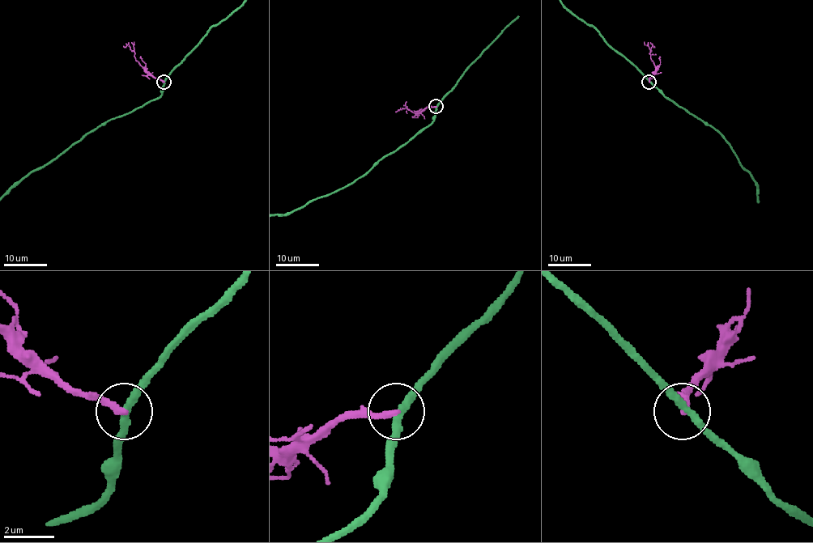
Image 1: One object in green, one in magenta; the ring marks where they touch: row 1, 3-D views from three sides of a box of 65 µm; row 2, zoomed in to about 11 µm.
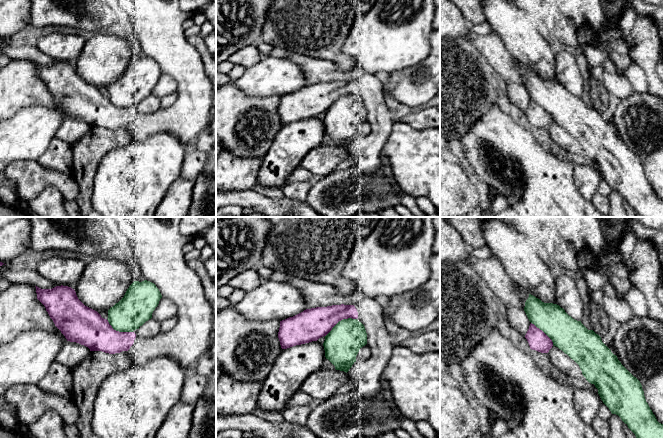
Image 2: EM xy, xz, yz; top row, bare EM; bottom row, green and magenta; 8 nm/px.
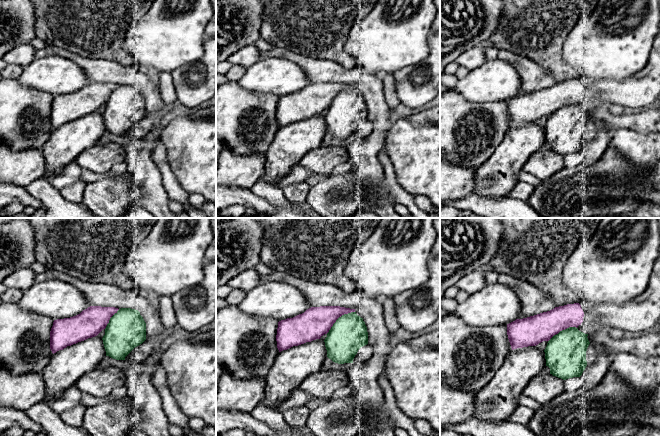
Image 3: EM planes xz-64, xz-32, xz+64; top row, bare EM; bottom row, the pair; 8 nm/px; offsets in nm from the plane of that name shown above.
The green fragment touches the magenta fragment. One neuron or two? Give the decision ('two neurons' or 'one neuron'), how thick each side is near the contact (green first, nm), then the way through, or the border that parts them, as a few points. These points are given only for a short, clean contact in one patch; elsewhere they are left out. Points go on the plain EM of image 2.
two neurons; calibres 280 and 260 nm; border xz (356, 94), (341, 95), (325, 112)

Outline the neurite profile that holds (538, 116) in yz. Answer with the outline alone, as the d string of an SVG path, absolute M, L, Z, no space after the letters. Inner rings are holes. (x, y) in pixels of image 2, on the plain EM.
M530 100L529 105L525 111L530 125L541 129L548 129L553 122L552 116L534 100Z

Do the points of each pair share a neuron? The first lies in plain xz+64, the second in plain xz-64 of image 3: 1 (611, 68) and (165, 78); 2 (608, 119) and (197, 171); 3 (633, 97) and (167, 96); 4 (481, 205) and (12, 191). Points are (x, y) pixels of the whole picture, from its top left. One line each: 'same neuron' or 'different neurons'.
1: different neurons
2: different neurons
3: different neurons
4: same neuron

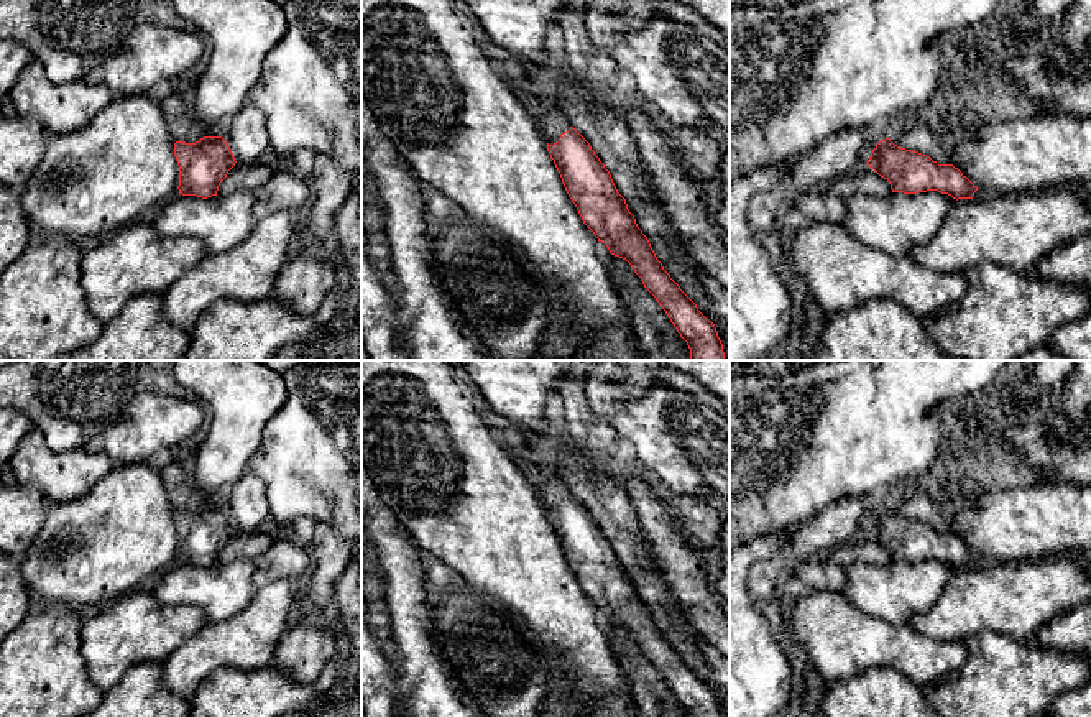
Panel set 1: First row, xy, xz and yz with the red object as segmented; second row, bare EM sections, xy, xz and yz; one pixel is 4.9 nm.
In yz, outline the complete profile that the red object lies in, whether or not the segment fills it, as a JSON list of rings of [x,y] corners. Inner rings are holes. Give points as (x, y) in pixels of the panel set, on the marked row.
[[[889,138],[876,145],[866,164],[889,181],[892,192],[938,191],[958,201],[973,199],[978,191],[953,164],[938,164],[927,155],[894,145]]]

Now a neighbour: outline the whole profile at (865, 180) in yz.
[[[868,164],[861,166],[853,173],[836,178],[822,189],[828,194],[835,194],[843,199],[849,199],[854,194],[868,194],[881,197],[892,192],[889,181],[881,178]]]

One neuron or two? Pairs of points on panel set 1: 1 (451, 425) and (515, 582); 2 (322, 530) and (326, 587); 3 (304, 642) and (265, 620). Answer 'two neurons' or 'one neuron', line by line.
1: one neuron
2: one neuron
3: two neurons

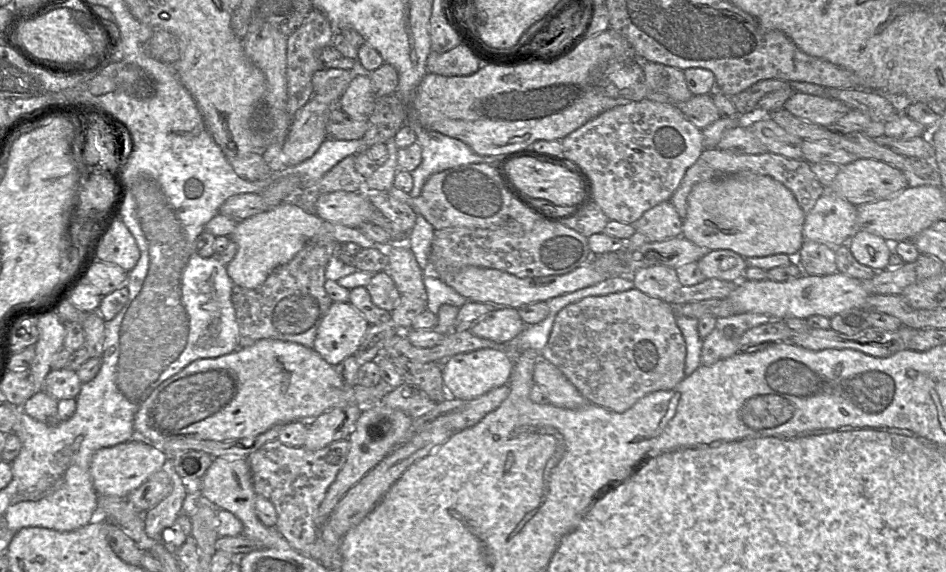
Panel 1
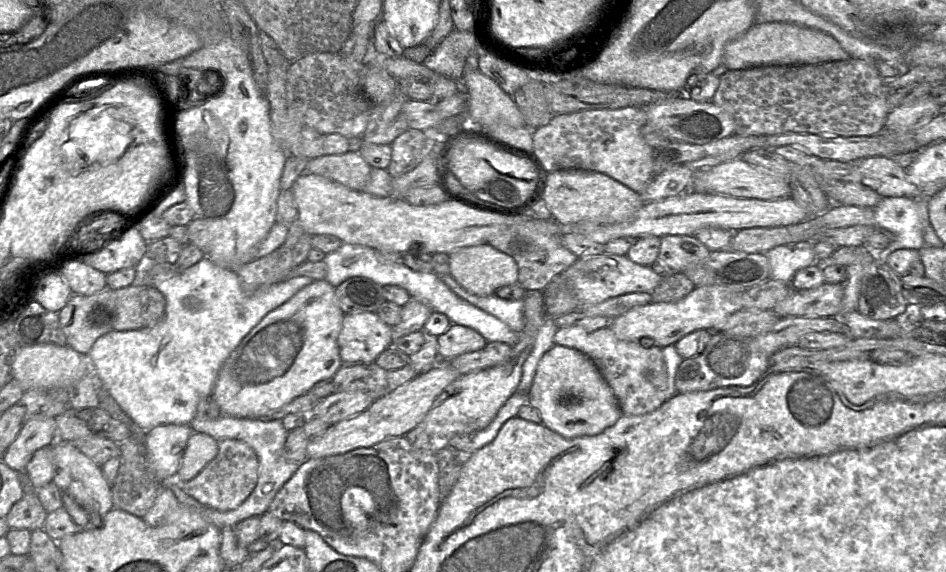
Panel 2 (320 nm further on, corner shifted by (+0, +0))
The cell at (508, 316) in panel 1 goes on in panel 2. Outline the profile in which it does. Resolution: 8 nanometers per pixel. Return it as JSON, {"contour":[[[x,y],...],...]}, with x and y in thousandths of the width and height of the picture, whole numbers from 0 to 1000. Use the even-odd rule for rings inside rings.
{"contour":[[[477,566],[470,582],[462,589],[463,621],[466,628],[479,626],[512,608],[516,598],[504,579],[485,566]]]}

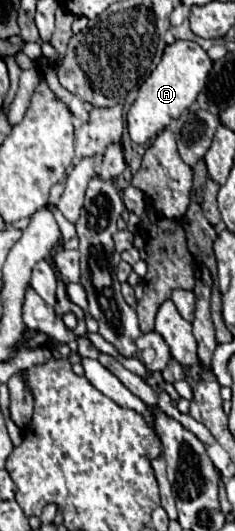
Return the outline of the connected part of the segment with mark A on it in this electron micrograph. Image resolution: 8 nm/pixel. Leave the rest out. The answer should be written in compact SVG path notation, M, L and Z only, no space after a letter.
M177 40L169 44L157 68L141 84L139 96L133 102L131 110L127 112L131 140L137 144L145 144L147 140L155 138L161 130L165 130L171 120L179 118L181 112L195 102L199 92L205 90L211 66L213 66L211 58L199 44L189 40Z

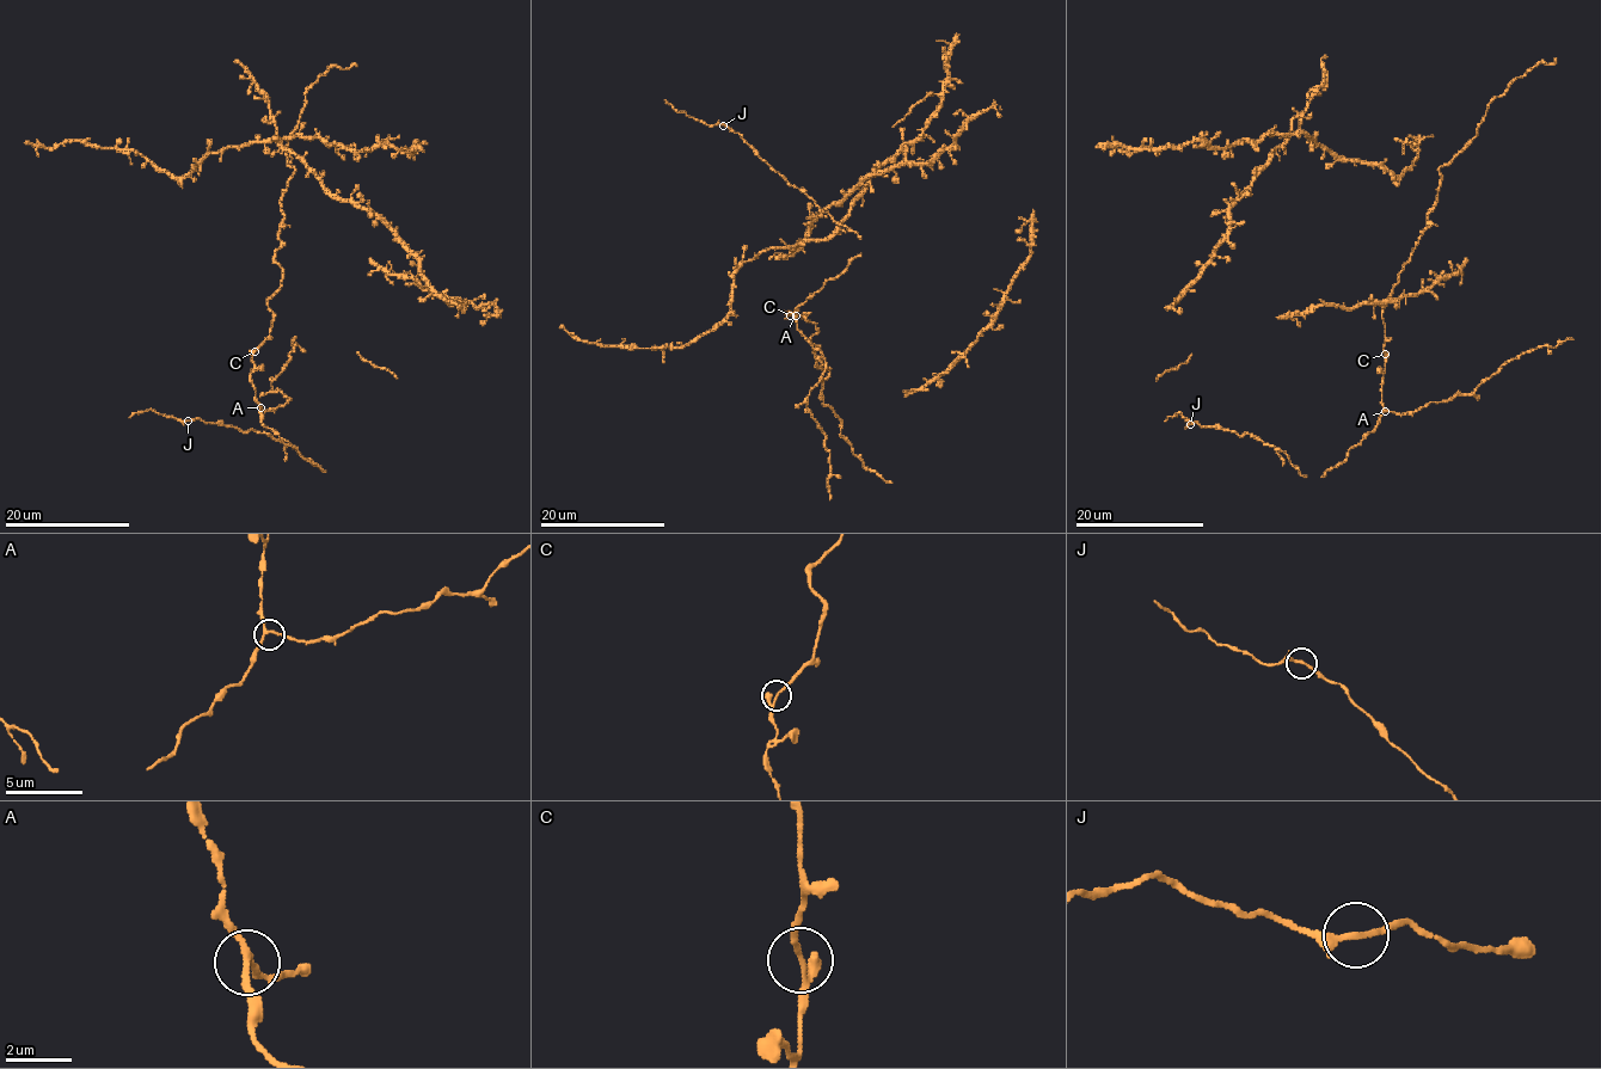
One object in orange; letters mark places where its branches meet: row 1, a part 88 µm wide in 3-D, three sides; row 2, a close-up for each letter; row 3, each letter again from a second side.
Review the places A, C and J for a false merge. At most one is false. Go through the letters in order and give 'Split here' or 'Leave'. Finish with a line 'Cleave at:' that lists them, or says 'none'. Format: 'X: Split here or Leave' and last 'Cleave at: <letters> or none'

——————

Track down all lines above with the string "places" and copy them.

§ **Result of the task**:
One object in orange; letters mark places where its branches meet: row 1, a part 88 µm wide in 3-D, three sides; row 2, a close-up for each letter; row 3, each letter again from a second side.
Review the places A, C and J for a false merge. At most one is false. Go through the letters in order and give 'Split here' or 'Leave'. Finish with a line 'Cleave at:' that lists them, or says 'none'. Format: 'X: Split here or Leave' and last 'Cleave at: <letters> or none'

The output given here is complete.